Доктор, повинуясь ее приказу смотрел, и смотрел неотрывно. Рубин, подаренный им девочке в ночь, когда он познакомился со Стирпайком, горел на ее груди.
И вдруг – неожиданно, внезапно – она пустилась бежать, ступни ее гулко били по каменным плитам, а дверь Прохладной Залы меж тем покачивалась взад и вперед… взад и вперед.
ВОГРАФЛЕНИЕ
День «Вографления» был дождлив. Лил монотонный, унылый, серый дождь, напрочь лишенный жизни. У него не было сил, чтобы остановиться. В окнах Северного крыла неизменно маячило около сотни лиц, вглядывавшихся в небо, в дождь. Сотни людей перегибались через подоконники Южной стены, тоже вглядываясь. Один за другим, они исчезали, отступая во тьму, но в новых окнах появлялись новые. Дождь. Медленный дождь. Восток и запад Замка вглядывались в дождь.

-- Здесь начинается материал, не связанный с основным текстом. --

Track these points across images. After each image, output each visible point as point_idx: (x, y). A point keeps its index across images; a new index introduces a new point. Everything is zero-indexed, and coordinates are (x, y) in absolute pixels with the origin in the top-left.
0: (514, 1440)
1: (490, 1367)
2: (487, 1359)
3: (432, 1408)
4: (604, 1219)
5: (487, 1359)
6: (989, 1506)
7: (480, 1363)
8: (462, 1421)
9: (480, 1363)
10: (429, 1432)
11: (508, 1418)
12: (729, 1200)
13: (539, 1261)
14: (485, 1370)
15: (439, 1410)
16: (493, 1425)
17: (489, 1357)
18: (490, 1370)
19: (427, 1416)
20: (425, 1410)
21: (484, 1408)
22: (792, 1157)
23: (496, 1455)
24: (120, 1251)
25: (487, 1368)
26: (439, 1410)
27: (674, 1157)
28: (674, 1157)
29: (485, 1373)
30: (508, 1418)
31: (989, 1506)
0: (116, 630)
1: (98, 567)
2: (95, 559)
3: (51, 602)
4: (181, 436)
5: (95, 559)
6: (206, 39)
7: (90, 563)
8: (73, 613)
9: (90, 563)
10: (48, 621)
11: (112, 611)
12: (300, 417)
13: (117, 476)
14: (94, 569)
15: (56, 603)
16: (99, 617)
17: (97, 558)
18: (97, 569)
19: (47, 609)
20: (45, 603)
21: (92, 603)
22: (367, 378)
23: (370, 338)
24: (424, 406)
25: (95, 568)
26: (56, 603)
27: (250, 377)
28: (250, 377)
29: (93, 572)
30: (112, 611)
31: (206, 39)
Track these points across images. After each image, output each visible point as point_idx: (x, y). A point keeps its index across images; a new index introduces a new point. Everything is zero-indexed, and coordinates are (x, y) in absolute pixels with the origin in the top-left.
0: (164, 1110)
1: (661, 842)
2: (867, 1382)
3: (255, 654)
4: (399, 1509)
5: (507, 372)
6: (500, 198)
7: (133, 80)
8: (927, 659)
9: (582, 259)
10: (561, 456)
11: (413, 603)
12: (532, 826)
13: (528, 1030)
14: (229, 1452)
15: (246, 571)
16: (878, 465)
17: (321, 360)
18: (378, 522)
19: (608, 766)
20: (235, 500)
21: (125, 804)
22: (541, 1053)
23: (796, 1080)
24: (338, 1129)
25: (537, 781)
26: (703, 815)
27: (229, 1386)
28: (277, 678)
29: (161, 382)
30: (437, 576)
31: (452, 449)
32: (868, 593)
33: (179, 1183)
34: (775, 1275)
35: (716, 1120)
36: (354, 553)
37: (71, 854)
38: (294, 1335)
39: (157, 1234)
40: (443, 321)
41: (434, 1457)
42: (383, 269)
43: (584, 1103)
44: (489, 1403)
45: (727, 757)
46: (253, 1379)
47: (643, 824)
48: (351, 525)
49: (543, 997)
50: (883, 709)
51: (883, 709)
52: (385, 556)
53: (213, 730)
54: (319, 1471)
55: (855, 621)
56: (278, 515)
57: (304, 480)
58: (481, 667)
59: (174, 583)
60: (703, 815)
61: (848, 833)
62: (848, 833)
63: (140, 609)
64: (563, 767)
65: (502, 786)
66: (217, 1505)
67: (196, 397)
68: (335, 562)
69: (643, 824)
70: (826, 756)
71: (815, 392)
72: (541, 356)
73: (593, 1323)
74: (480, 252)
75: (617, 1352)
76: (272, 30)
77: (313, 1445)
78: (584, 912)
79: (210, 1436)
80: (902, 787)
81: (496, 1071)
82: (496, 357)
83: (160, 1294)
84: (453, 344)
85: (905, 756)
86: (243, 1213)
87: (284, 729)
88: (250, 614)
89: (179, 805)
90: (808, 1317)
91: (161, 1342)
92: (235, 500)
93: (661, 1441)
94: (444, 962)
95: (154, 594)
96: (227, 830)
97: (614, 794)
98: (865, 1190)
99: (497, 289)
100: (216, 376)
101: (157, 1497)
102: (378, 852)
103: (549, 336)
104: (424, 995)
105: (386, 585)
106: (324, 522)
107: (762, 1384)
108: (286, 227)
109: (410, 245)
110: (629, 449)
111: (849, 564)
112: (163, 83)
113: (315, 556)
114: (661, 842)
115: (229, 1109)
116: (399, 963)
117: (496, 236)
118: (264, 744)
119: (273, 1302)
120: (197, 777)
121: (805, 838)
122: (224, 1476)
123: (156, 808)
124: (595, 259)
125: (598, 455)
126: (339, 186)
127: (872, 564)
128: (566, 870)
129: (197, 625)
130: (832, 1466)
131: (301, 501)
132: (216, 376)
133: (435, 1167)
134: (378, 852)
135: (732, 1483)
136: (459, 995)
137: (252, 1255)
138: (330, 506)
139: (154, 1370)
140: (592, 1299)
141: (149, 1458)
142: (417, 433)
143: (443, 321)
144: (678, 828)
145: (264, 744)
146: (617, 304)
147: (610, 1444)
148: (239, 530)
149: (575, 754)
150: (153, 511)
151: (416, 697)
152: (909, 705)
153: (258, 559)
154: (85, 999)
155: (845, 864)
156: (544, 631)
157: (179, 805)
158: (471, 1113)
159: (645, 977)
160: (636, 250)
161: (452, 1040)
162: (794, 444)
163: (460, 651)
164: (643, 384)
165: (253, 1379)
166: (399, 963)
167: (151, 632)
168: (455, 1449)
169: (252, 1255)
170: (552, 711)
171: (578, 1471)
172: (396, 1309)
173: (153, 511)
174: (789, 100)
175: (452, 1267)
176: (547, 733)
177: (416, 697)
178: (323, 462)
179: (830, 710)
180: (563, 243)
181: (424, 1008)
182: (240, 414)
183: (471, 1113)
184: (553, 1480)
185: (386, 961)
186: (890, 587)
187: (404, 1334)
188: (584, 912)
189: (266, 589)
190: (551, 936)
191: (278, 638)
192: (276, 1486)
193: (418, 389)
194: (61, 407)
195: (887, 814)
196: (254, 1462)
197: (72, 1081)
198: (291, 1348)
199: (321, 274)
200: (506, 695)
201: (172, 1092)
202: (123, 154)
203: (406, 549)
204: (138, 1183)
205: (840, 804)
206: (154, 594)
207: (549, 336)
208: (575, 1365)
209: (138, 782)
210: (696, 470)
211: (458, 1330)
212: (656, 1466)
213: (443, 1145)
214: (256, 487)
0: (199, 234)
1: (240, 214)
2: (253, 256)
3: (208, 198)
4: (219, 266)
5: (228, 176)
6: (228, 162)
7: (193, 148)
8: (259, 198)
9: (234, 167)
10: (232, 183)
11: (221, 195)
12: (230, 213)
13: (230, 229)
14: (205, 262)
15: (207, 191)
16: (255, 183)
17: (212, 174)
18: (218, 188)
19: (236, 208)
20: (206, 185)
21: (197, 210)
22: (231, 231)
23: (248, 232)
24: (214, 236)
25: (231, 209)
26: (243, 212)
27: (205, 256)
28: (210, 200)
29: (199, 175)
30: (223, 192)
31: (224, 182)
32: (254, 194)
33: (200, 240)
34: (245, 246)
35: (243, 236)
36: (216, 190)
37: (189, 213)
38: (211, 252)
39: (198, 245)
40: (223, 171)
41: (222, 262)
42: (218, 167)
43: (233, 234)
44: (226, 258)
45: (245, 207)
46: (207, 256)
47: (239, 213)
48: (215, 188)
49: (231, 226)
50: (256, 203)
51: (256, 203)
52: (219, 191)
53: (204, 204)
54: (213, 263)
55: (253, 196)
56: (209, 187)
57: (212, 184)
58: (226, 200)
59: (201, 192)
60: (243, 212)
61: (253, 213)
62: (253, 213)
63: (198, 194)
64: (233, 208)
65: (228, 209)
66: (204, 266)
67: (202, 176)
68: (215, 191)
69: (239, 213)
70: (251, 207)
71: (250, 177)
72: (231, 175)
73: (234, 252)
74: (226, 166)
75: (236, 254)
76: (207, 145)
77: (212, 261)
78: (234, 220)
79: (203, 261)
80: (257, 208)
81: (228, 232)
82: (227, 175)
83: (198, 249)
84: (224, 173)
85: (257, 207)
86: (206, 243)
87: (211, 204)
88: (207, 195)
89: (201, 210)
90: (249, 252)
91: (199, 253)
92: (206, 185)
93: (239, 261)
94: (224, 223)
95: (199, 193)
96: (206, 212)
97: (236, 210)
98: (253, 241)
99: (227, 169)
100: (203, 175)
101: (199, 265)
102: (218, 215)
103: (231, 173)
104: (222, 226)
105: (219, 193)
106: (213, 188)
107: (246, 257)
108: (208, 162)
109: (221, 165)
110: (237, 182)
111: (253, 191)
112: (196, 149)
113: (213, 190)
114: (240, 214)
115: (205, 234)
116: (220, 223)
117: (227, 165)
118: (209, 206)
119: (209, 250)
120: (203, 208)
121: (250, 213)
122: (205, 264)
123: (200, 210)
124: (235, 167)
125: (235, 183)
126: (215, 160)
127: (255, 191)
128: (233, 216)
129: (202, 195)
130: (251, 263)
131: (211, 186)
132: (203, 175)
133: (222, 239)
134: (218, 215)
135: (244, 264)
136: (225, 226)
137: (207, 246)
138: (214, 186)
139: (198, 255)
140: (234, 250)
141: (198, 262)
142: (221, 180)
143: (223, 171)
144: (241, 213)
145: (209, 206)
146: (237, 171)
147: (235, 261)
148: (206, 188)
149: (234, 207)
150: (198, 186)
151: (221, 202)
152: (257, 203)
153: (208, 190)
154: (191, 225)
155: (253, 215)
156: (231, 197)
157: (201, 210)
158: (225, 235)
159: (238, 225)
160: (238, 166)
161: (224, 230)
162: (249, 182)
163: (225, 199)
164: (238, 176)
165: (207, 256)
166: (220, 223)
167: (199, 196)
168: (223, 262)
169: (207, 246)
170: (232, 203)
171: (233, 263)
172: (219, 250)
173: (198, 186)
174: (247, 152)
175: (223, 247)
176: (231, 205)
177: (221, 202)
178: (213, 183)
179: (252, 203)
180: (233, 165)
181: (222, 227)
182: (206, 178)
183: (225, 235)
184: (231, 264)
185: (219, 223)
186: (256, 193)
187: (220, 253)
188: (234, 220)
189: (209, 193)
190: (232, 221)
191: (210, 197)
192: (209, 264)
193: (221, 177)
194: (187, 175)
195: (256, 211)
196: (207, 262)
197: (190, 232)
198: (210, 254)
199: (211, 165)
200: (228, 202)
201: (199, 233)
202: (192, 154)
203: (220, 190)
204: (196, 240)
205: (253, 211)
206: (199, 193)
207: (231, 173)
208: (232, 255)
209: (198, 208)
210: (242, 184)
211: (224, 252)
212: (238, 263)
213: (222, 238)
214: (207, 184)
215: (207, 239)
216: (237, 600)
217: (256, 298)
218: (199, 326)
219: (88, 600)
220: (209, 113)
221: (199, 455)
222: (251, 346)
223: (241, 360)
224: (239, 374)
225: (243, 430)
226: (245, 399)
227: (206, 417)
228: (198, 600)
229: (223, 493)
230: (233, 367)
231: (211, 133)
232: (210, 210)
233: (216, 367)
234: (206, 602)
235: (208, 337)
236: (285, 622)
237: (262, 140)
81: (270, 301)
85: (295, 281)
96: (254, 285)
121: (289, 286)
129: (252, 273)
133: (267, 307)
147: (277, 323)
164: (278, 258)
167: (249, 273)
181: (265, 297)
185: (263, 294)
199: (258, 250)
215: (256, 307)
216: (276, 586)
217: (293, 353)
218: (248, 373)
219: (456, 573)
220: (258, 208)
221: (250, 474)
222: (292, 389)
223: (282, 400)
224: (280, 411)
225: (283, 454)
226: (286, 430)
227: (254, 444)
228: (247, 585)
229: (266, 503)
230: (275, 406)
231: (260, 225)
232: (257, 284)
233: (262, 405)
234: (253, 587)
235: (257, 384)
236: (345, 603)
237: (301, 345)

Дождливый будет денек… Этот не перестанет.
Даже и до зари, задолго до нее, в тот час, когда Серые Скребуны надраивали стены каменной кухни, когда Плотостроители доделывали плот из ветвей каштана, когда конюшенные мальчишки при свете фонарей дочищали лошадей, было уже очевидно, что в Замке произошла перемена. То был Величайший День. Проявленья ее, перемены, были многочисленны, и самое поверхностное из них состояло в том, что все оделись в мешковину. Все до единого. В мешковину, окрашенную орлиной кровью. В этот день никто, никто, кроме Титуса, не смел поступить вопреки незапамятной давности заповеди: «И что в день Вографления Замок надлежит облачить в мешковину».
Выдачей одежд ведал руководимый Баркентином Стирпайк. Он уже немало узнал о самых темных, уходящих корнями в предания обрядах. У него созрела мысль занять, в случае, если Баркентин помрет, положение главного, когда не единственного авторитета в вопросах устава и ритуала. Как бы там ни было, но и сам этот предмет увлек юношу чрезвычайно. Стирпайк учуял в нем большие возможности.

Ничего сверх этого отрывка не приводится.